Sunday, April 15, 2007

The Tyranny of the Cliched


Jonah Goldberg once quipped that cliches open doors to discussion, they
don't close them. I bring this up because it seems that I am barraged on
an almost daily basis by pseudo intellectuals, who whip out their arsenal
of barnacle encrusted, rallying cries from the '60's. You've heard them.
"Better a hundred guilty men go free", "absolute power corrupts
absolutely" - axioms that on their shiny surface layers
seem profound, but crumble apart like bad nacho chips under the weight of their own
implausibility. Just the other day, I was having a leisurely, albeit bizarre discussion,
about the case of a 19th century Englishwoman who, convinced that the plague
had been caused by bathing water, refused to wash herself, choosing instead to lubricate
herself in lard. She lived to be a 101, but stank like a Pakistani pay toilet.

Now, you would think such a bizarre historical footnote would cause a veritable
maelstrom of one liners and one up-manship - and that was the case until
an acquaintance of mine, a well meaning, affable, hemp soaked Rastafarian, drew
in a puff of his cigar and without the slightest trace of irony, shook his head and
said; "Now humanity is the plague".

Ugh.

My girlfriend, sensing the verbal fire storm that was on the verge of erupting from
my lips, but didn't materialize due to my James Bowman-esque adherence to the
code of proper manners, and social etiquette, knew me well enough to recognize
that the comment had pressed all my neo-conservative hot buttons.

Cliches are like a childhood friend who shows up on your front door needing a place
to stay. At first you're happy to accommodate, but after about 5 days of mooching from
the fridge and sleeping on the couch, you want to tie him by his jockey shorts to the back
of your SUV, and give him a five mile wedgie on the roughest patch of highway you
can find.

Cliches are like that. They roll nicely off the tongue, causing all around to nod their
heads in approval at the seeming profundity of the axiom, but rarely go unchallenged.
They sit like that left over brioche in the fridge. It was tasty last week, but it's
fast becoming penicillin now.

The next time someone says something sand-poundingly stupid like, "absolute power
corrupts absolutely", or, "US foreign policy was the real cause of 9/11", ask them
why, and challenge them to cite examples. Trust me. They'll sputter like an old
Chevy trying to get started on a cold December night.

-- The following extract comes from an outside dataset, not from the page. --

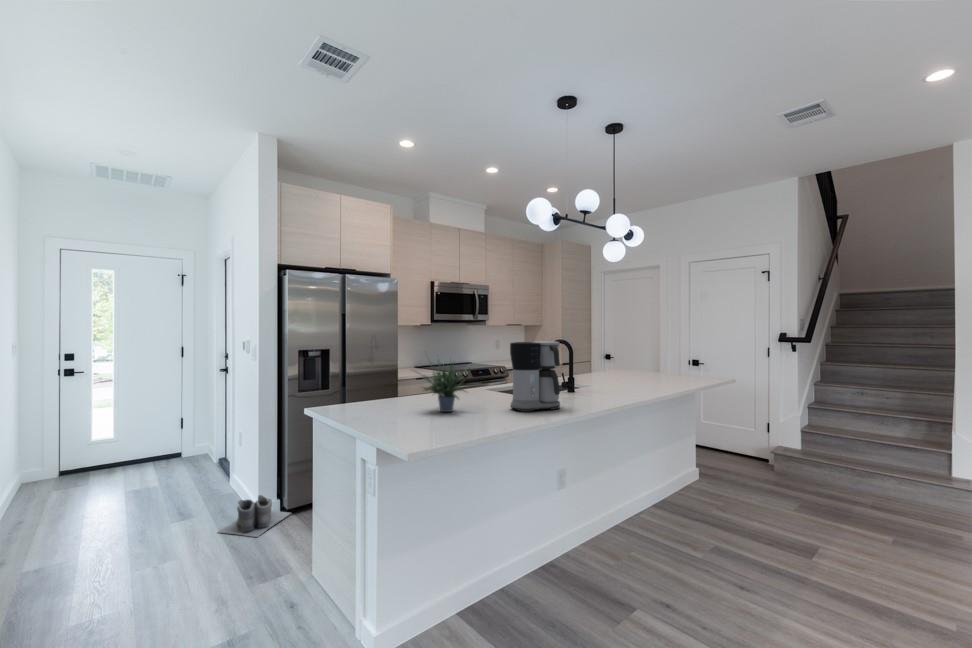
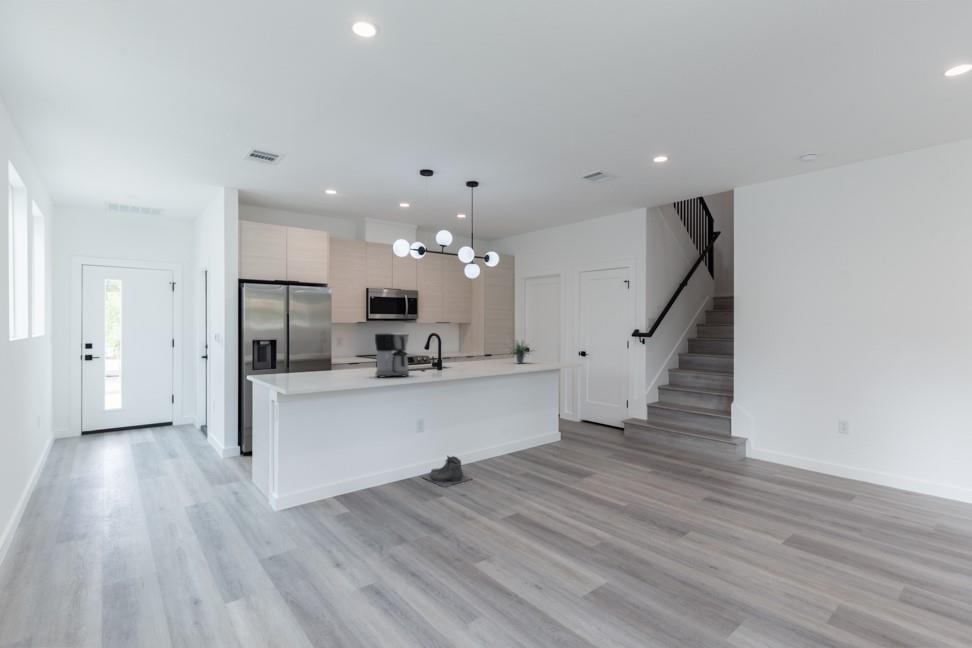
potted plant: present [411,361,477,412] -> present [511,341,528,363]
boots: present [219,495,290,537] -> present [421,456,471,487]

My point, and I do have one, is this.

When people say they are "challenging the system", they're really not. Screaming
mindless obscenities about the Bush administration, or whining about the validity
of the war, is about as challenging as asking to have your fries super-sized. It's
easier to be right all alone, then to be wrong in a group. It's just takes the
courage to stand up to the tyranny of the cliched.